Jan said:
CERN is a joke.
[The WWW] has nothing to do with the 'goal' (if any) that
CERN had or has.
And internet comes from a mil source.
That's not the point. At the time, only research institutes
and universities had the need to disseminate information *and*
the hardware to do so, creating a fertile environment to
build fancy software to make it practical, fun, even. Neither
the military, nor any commercial enterprise would have made
this freely available, but CERN did, thus spawning the
explosive expansion of ubiquitous networking we have witnessed.
[On DC transformers] Hall effect is not from research at
CERN I think.
I was referring to DCCTs, invented by Klaus Unser in 1969.
He was at CERN at the time.
OK, never met him.
I presume you are referring to the zero flux DCCT
(fluxgate with feedback for all I know).
Yes, but again, that's not the point. CERN's massive use of
that technology makes it more accessible for the rest of us,
because it provides the impetus to develop cost-effective
and innovative solutions to technical problems.
This is over simplified.
Sure you need research, as you point out.
But it is the market forces that push these,
even CERN is financed by taxes from profits in the markets.
No it isn't. It is scientists curiosity about nature that gets the big
breakthroughs. We would never have had lasers if it had been left to
beancounters and market forces. When they were first invented the price
was ludicrous and required large near perfect ruby crystals and huge
flash guns. Now every CD and DVD has one inside as do laser printers.

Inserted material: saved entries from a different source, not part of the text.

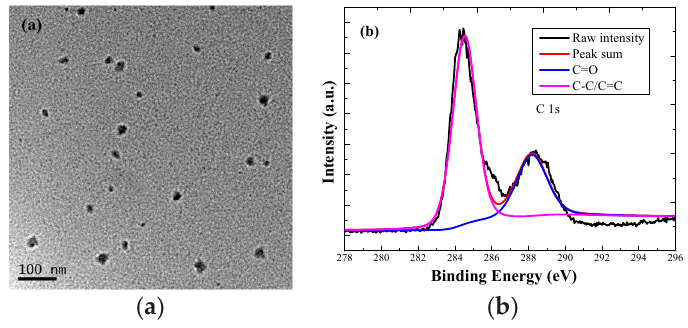
Figure 2. ( a ) TEM image of the CQDs. ( b ) XPS C 1s spectrum of the CQDs.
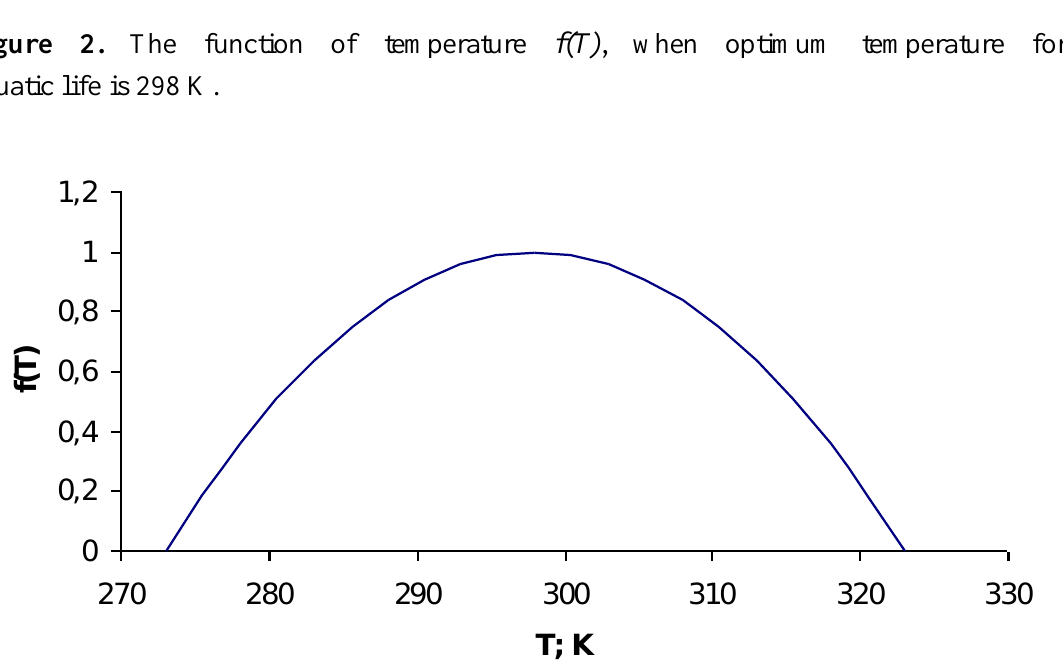
Figure 2. The function of temperature f(T) , when optimum temperature for aquatic life is 298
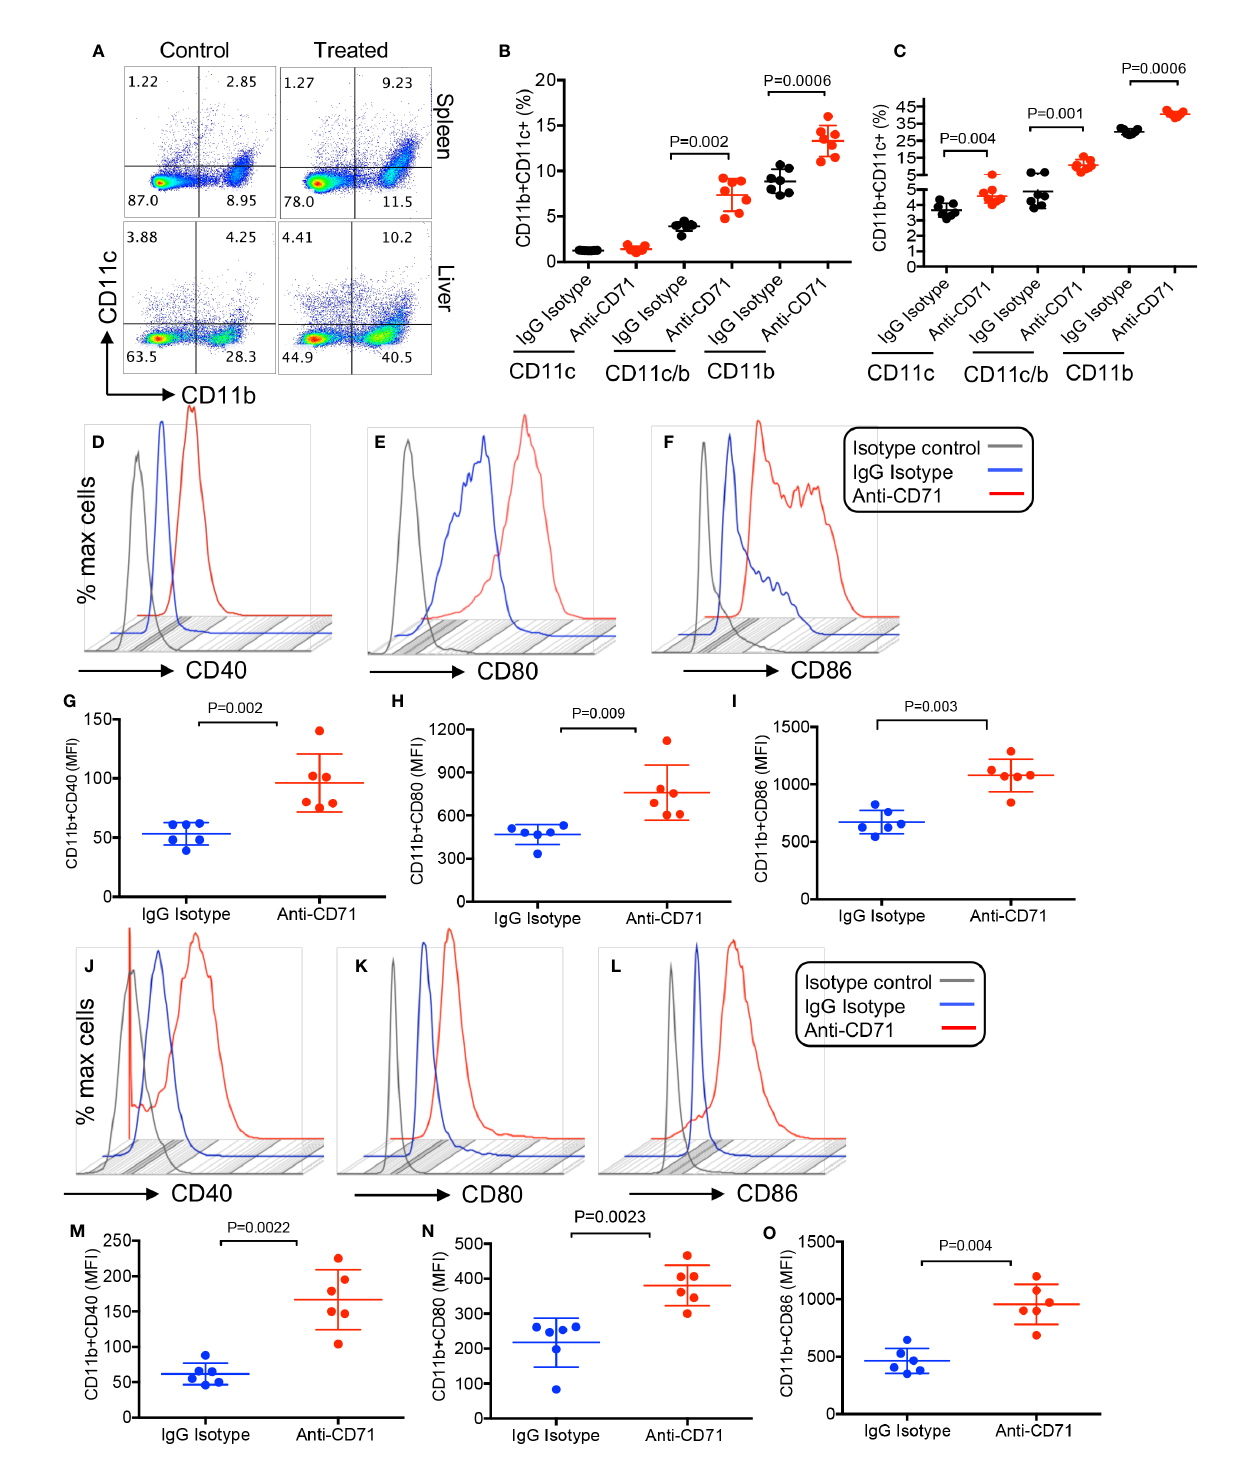
FIGURE 6 | Increase of effector immune cells 48 h post the depletion of CECs and 24 h after oral infection with Listeria monocytogenes. (A) Representative plots and (B) quanti fi cation of CD11b+, CD11c+, and CD11b+CD11c+ cells in the spleen and (C) the liver. (D – F) Representative plots, and (G – I) quanti fi cation of activation markers CD40, CD80, and CD86 in splenic CD11b+ by mean fl uorescence intensity (MFI). (J – L) Representative plots, and (M – O) quanti fi cation of activation markers CD40, CD80, and CD86 in hepatic CD11b+ by mean fl uorescence intensity (MFI). Differences in mean values analyzed by two-tailed Student ’ s t test; p value is shown; N ≥ 6/group, from at least two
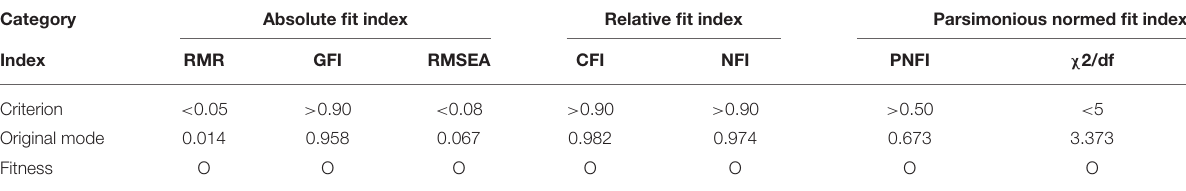
TABLE 3 | Analysis of the suitability.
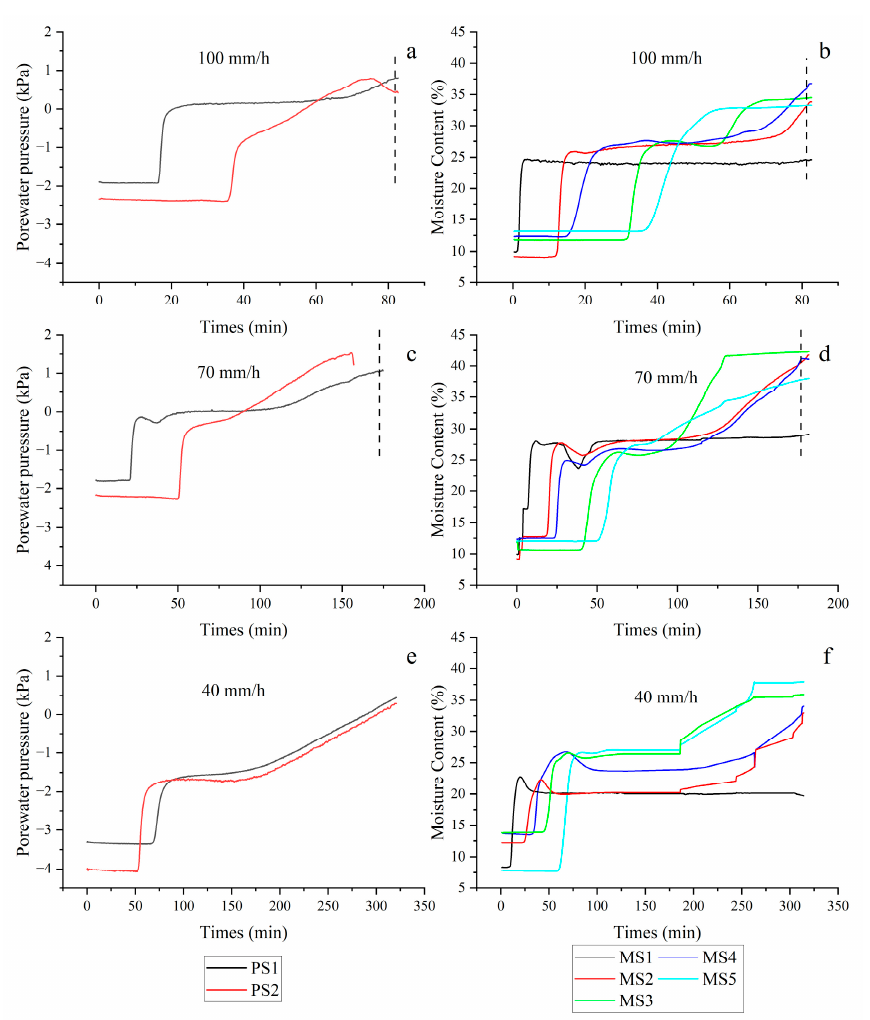
Figure 4. Time series data of pore water pressure ( a , c , e ) and water content ( b , d , f ). The following values rainfall intensity were used: 100 mm/hour ( a , b ), 70 mm/hour ( c , d ), and 40 mm/hour ( e , f ).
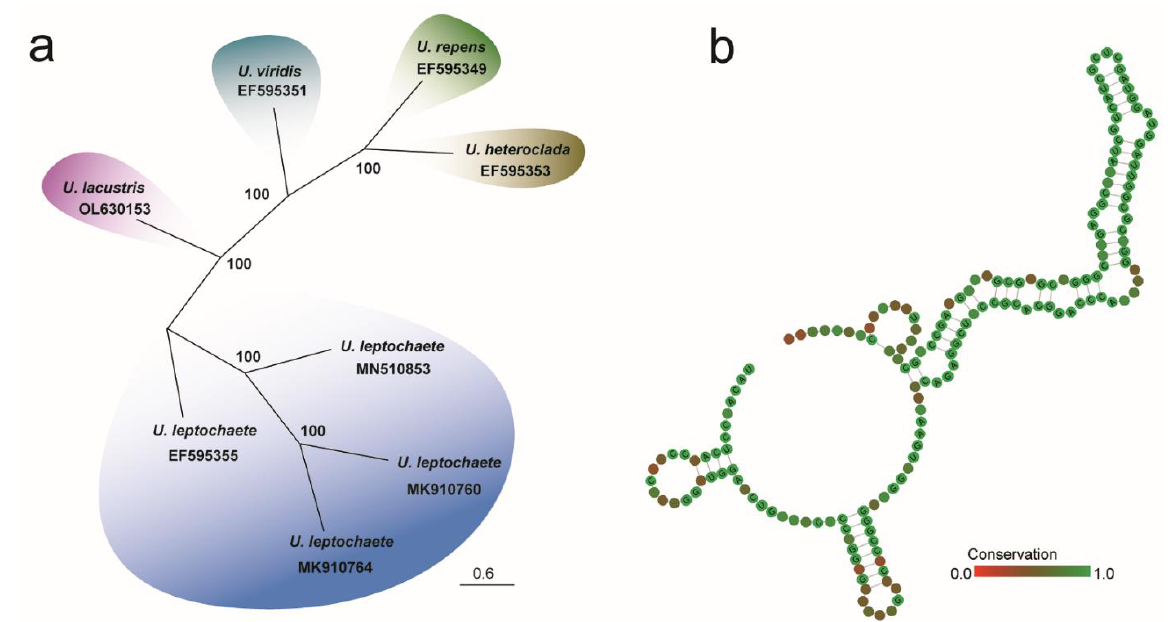
Figure 6. ( a ). The phylogenetic tree reconstructed from ITS2 secondary structure and sequence. Maximum likelihood bootstrap values are given on nodes. Different species are circled with different colors as the background. ( b ). The ITS2 secondary structure among 8 strains in Ulvella . The darker the color, the more significant the variation. Table 3. CBCs and h-CBCs quantities with 8 algal sequences.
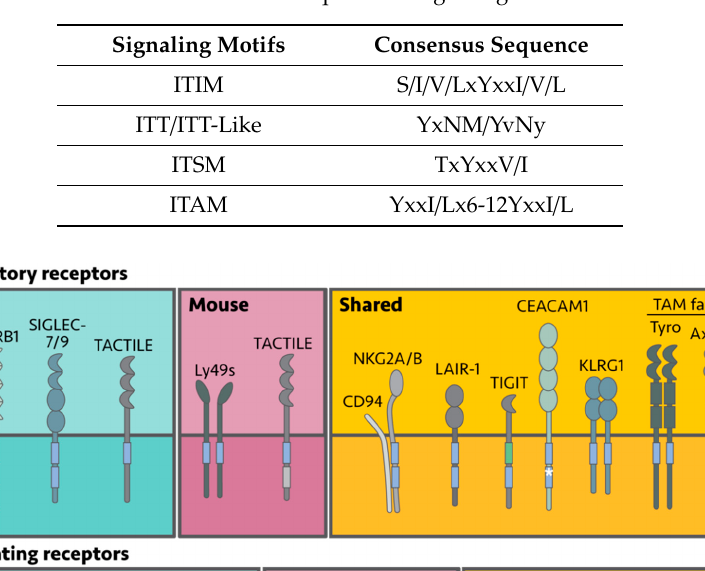
Table 1. Consensus sequence of signaling motifs.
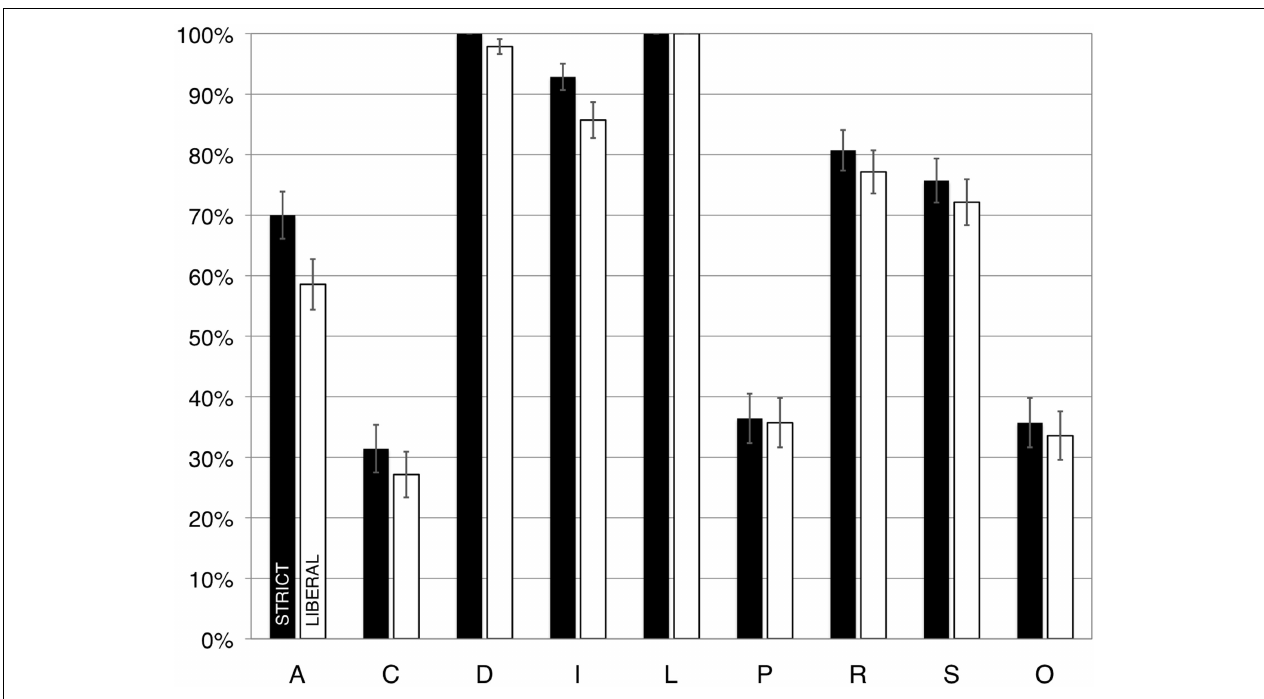
change; L, limited capacity; P, perceptual organization; R, relevance; S, salience; O, over-determined. Error bars illustrate the standard error of the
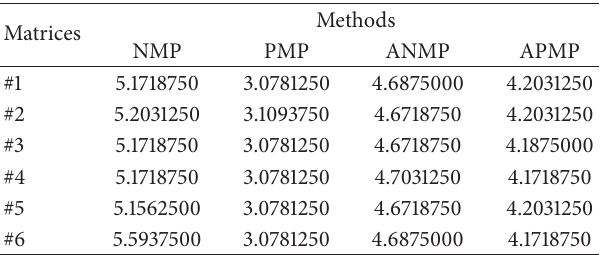
Table 4: Results of comparisons for Example 3 in terms of elapsed time (s).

You can never predict where blue sky research will find applications.
These market forces and the research BY COMPANIES
(IBM researchers found the high temperature superconductors),
is what pushes to ever better solutions.
They were looking for better piezoelectric materials at the time. Same
with 3M and post-its the new glue was supposed to be super strong but it
turned out to have other useful properties. It could easily have been
killed at birth if the inventor had not found it a niche.
That is why the USSR was behind, no push from market forces.
Do you not remember Spudnik and Yuri Gugarin? Incidentally this year is
the 40th anniversary of the first man in space.
As to that 'www thing', the only 'invention' was the 'hyperlink'.
The hyperlink was invented in 1968.
The invention was the synthesis of global URL descriptors and a self
consistent text based way of specifying hyperlinks and content in a
graphical form. ISTR the Apple Mac help system was an influence on the
early web and that dates back to the mid 80's. Tim Berners-Lee put it
all together on the Internet and the rest is history. It was a genuine
spin-off from CERN no matter how much you may dislike the fact.
His intent was to make it easier for researchers to exchange data.
Handling the huge datasets from HEP has also spawned developments in
mapmaking - descendants of the same hardware that used to digitise HEP
film records in the 80's went on to digitise all the worlds maps.
Sure the C parser code was available for free from the CERN site, I downloaded it
and had a good look at it when I wrote this newsreader (it has some html parsing,
see the headers), many many years ago.
But from there it was pushed by the commercialisation of the web.
We had gopher, ftp, etc, what not.
ftp and gopher all predate the www. Most bulk transfers in those days
were done overnight as batch jobs to avoid upsetting daytime users.
Right, basic research is OK, but it should stay sane, and in proportion to results.
How can you possibly know in advance what the results will be? The whole
purpose of doing fundamental research is to find out something new that
is presently unknown or test the predictions of theory.
CERN and ITER are out of proportion, and have no results.
They do have plenty of results of interest to high energy physicists and
cosmologists. And the spin-off technology of synchrotron sources with
beam wigglers are now being used to power the coherent UV sources for
the next generation of chip making.
If you want to scrap something then the ISS is a pretty good candidate.
It is completely useless as a telescope platform and the "science" being
done in it would not look out of place at a school science fair.
That failed, all we got was brain dead parrots who parrot Einstein's equations
and write tissue paper about string quartets and wormholes.
Why is it that every nutter on the planet who cannot understand the
physics insists vehemently that Einstein was wrong?
I have nobody to quote but myself.
Scrap CERN, ITER, LIGO.
Just because you don't understand physics is no reason to scrap them.
If you cannot do it with those small particles (fusion power) on the desktop,
then you cannot do it in a machine the size of the universe (or city).
Have you ever noticed that the sun seems to manage to sustain a pretty
reliable thermonuclear reaction. Astrophysics can put a pretty good
bound on the minimum mass needed to have a star light up about
75xJupiters - at least sufficient to burn off the lighter easy isotopes.
Such Brown Dwarfs (no relation) are observed by astronomers.